We’re excited to announce today that ThreatMapper is now 100% open source under the Apache 2.0 license! If you’re not familiar with ThreatMapper, it’s a cloud native security observability platform that scans, maps, and ranks vulnerabilities from development through production across serverless, Kubernetes, container, and multi-cloud environments.
Because modern applications and services rely heavily on shared, open source components, securing them is best done as a collaborative, community effort. By open sourcing ThreatMapper, we aim to help developers, DevOps, DevSecOps, and security teams identify and prioritize threats quickly and easily, and focus their efforts on the vulnerabilities that need to be fixed first.
When we initially launched ThreatMapper, we first made it available as a freemium edition and worked closely with dozens of early adopters to evolve it into the robust cloud native security platform that it is today. By working alongside security professionals securing modern application environments, not only were we able to build out a rich set of features and capabilities that solve real-world challenges, but we were also able to see ThreatMapper make a tangible impact on security teams.
To say that it’s challenging to keep on top of software vulnerabilities is a huge understatement. ThreatMapper, however, has eased the burden not only of scanning for the myriad vulnerabilities out there, but also of figuring out which vulnerabilities demand the most and most-immediate attention. We had ThreatMapper up and running in a matter of minutes, and we have been able to shift our time to other tasks, knowing that ThreatMapper is on patrol.

**SUPPLIED ENTRIES:**

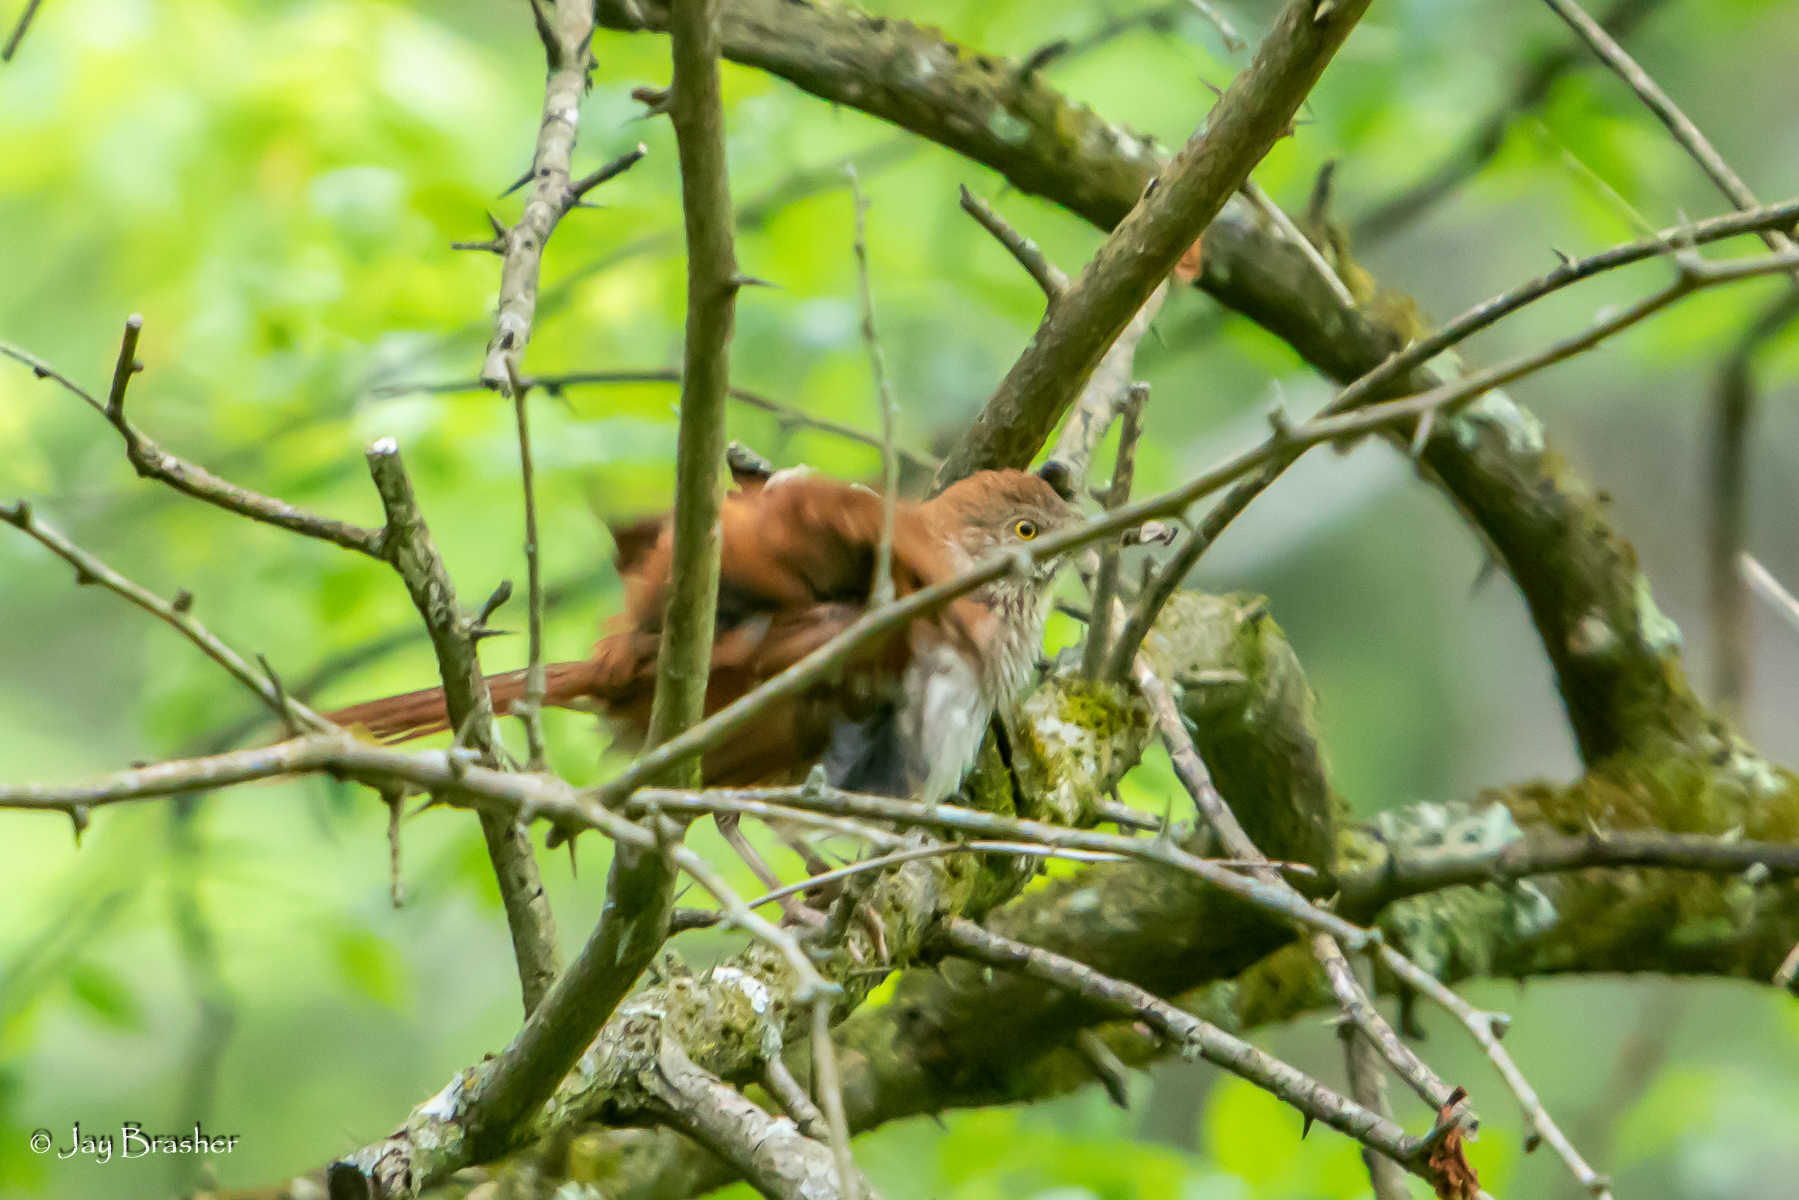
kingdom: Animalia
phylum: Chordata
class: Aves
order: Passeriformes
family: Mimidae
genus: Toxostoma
---
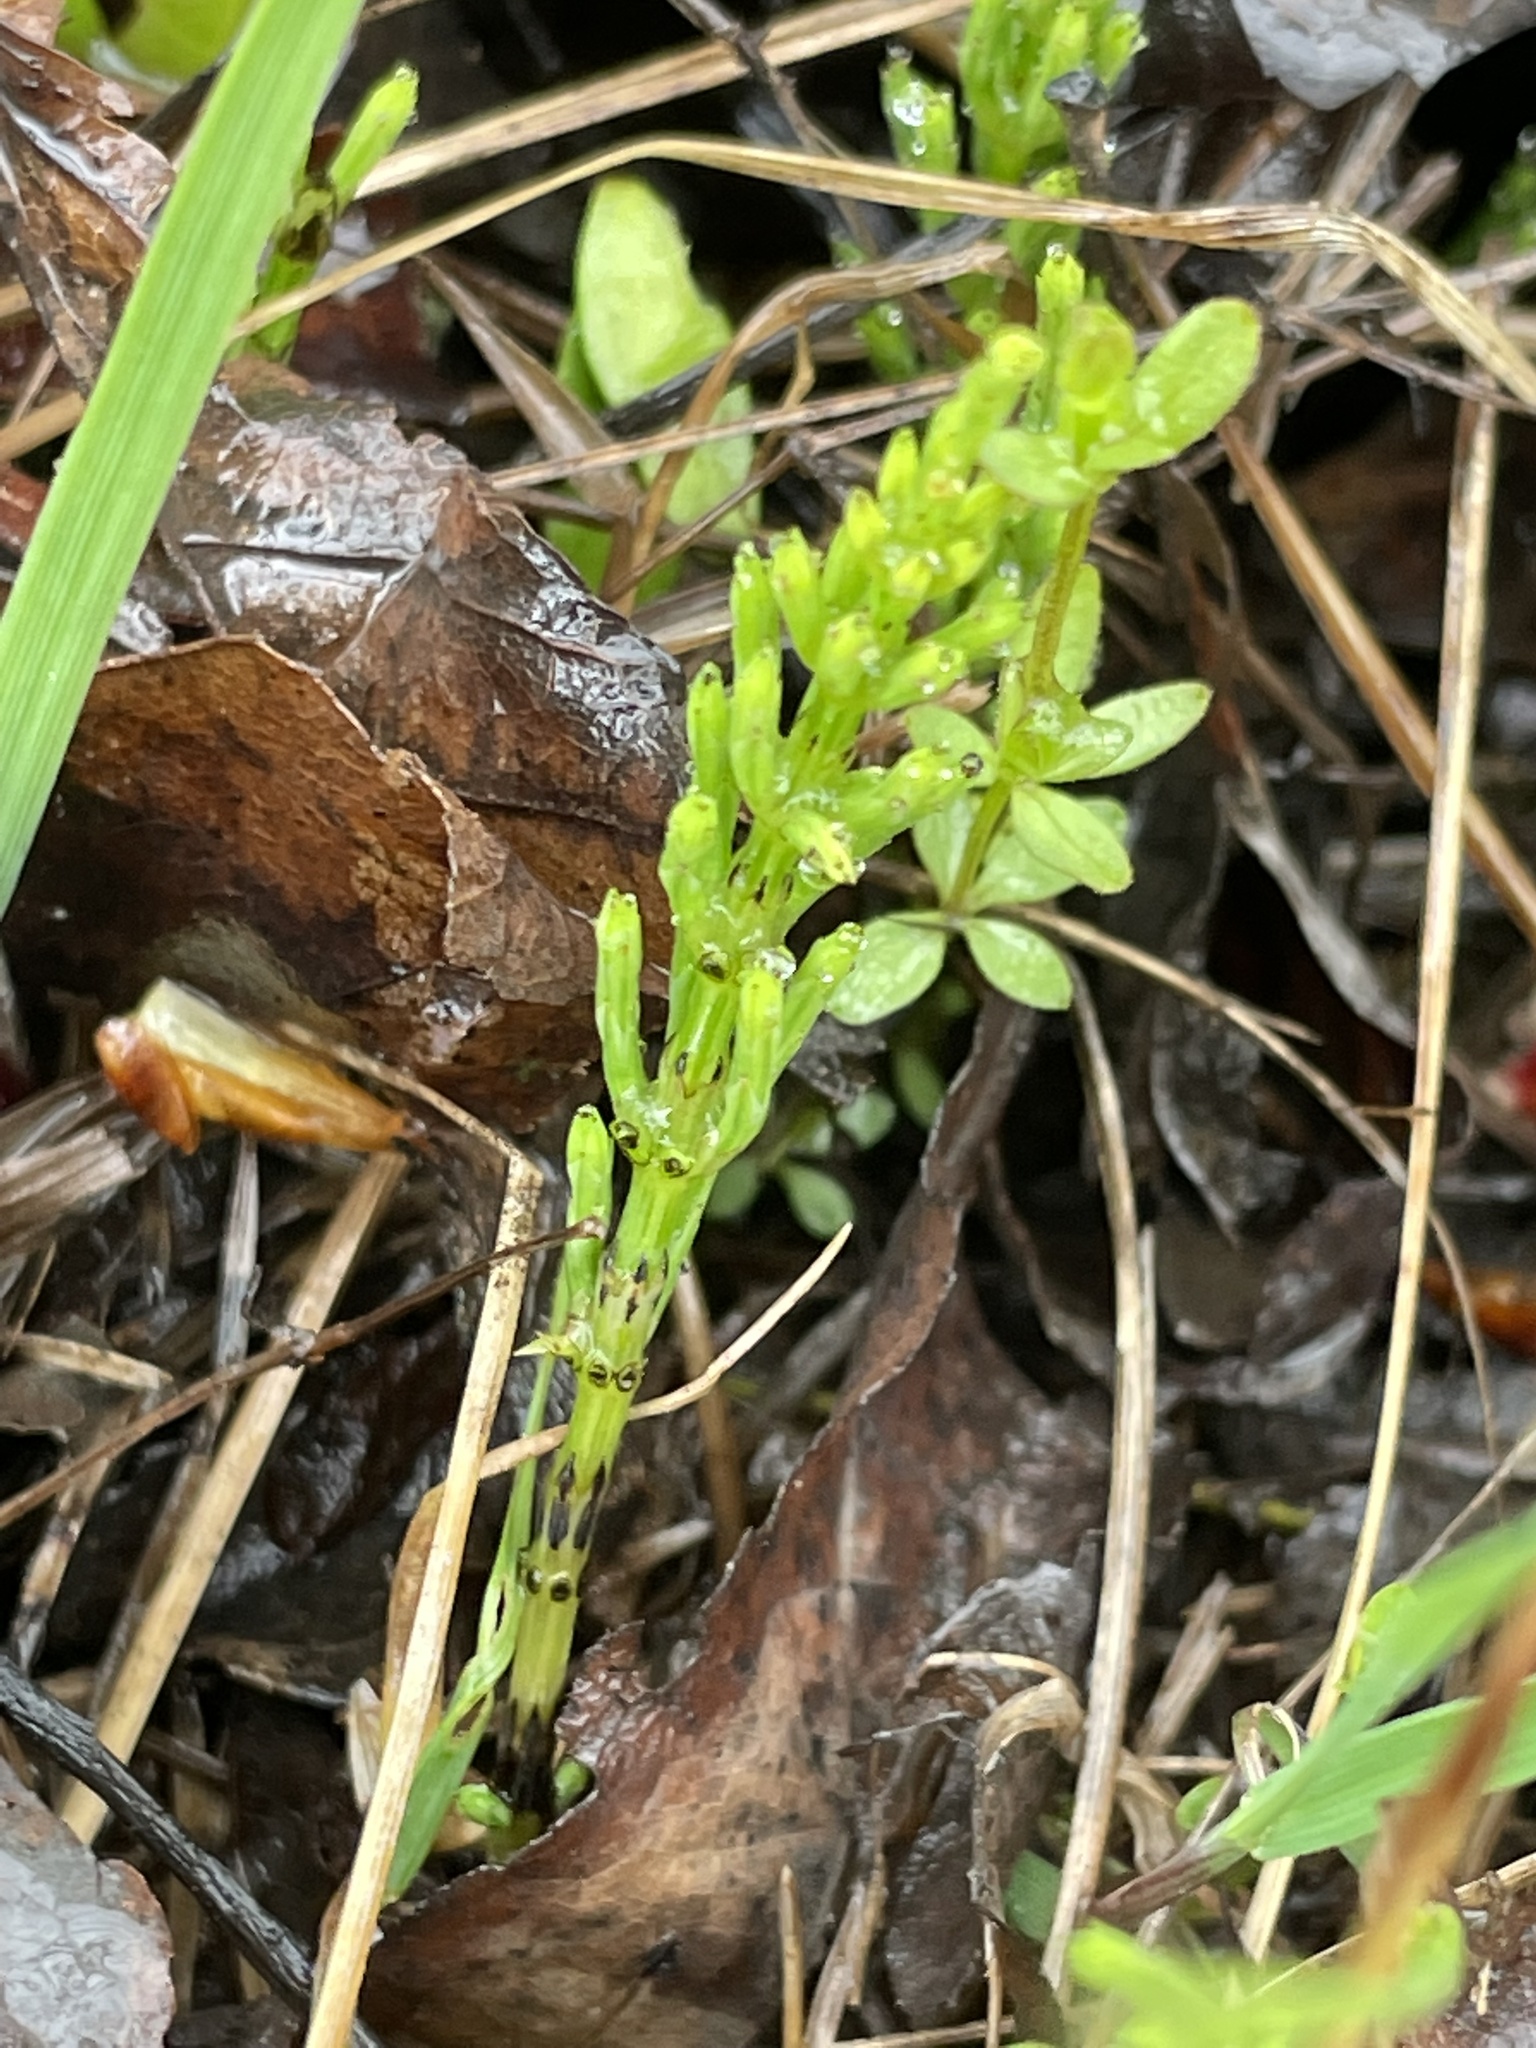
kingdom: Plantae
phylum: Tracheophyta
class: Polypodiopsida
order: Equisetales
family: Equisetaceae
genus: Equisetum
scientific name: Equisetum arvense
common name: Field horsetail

**ASSIGNED TASK 1:**
Answer these questions about the ThreatMapper announcement, one line per answer, marked the same way:
(a) Under what license is ThreatMapper now open source?
(b) In what form was ThreatMapper first made available when it launched?
(c) How long did it take to get ThreatMapper up and running, according to the final paragraph?
**ASSIGNED TASK 2:** Rewrite the paragraph of the ThreatMapper announcement that begins "When we initially launched ThreatMapper" as a short bulleted list, keeping its main facts.
**ASSIGNED TASK 3:** Carry on the ThreatMapper announcement from its last sentence, in the same voice.

**ANSWER 1:**
(a) The Apache 2.0 license.
(b) As a freemium edition.
(c) A matter of minutes.

**ANSWER 2:**
- ThreatMapper was first released as a freemium edition.
- The team worked closely with dozens of early adopters to develop it into a robust cloud native security platform.
- Working with security professionals who protect modern application environments helped the team build a rich set of features that solve real-world problems.
- The team also saw ThreatMapper make a tangible difference for security teams.

**ANSWER 3:**
-- Mehul Patel, Director Security & Infrastructure at Amyris
Here are just some of the benefits you get by using ThreatMapper to secure your applications and infrastructure:
ThreatMapper is a fully open source platform that makes it easy to scan for vulnerabilities and build a map of threats across multiple clouds and application types. ThreatStryker (our commercial offering) extends ThreatMapper with compliance scanning, runtime sensors, and a correlation and protection engine.
Our intent is to migrate all security and observability capabilities, including compliance scanning and runtime sensors, into the open source ThreatMapper platform. ThreatMapper will make all threat and runtime data available through public APIs, for dashboards, SIEM and other external applications to consume.
ThreatStryker is to be refactored as a standalone application that consumes vulnerability and telemetry data from the ThreatMapper platform using the public APIs, and provides run-time attack analysis and protection. Stay up-to-date on the ThreatMapper roadmap on GitHub.
Thank you to everyone who helped us on our journey so far to make ThreatMapper the robust open source security tool that we’re announcing today. We’re so grateful for the many design partners, customers, security professionals, advisors, and members of the Deepfence team (the Deepforce!) who helped us achieve this amazing milestone.
While open sourcing ThreatMapper was always on our roadmap -- today is only the beginning! We’ll continue to build and release new features on our mission to protect the cloud native continuum.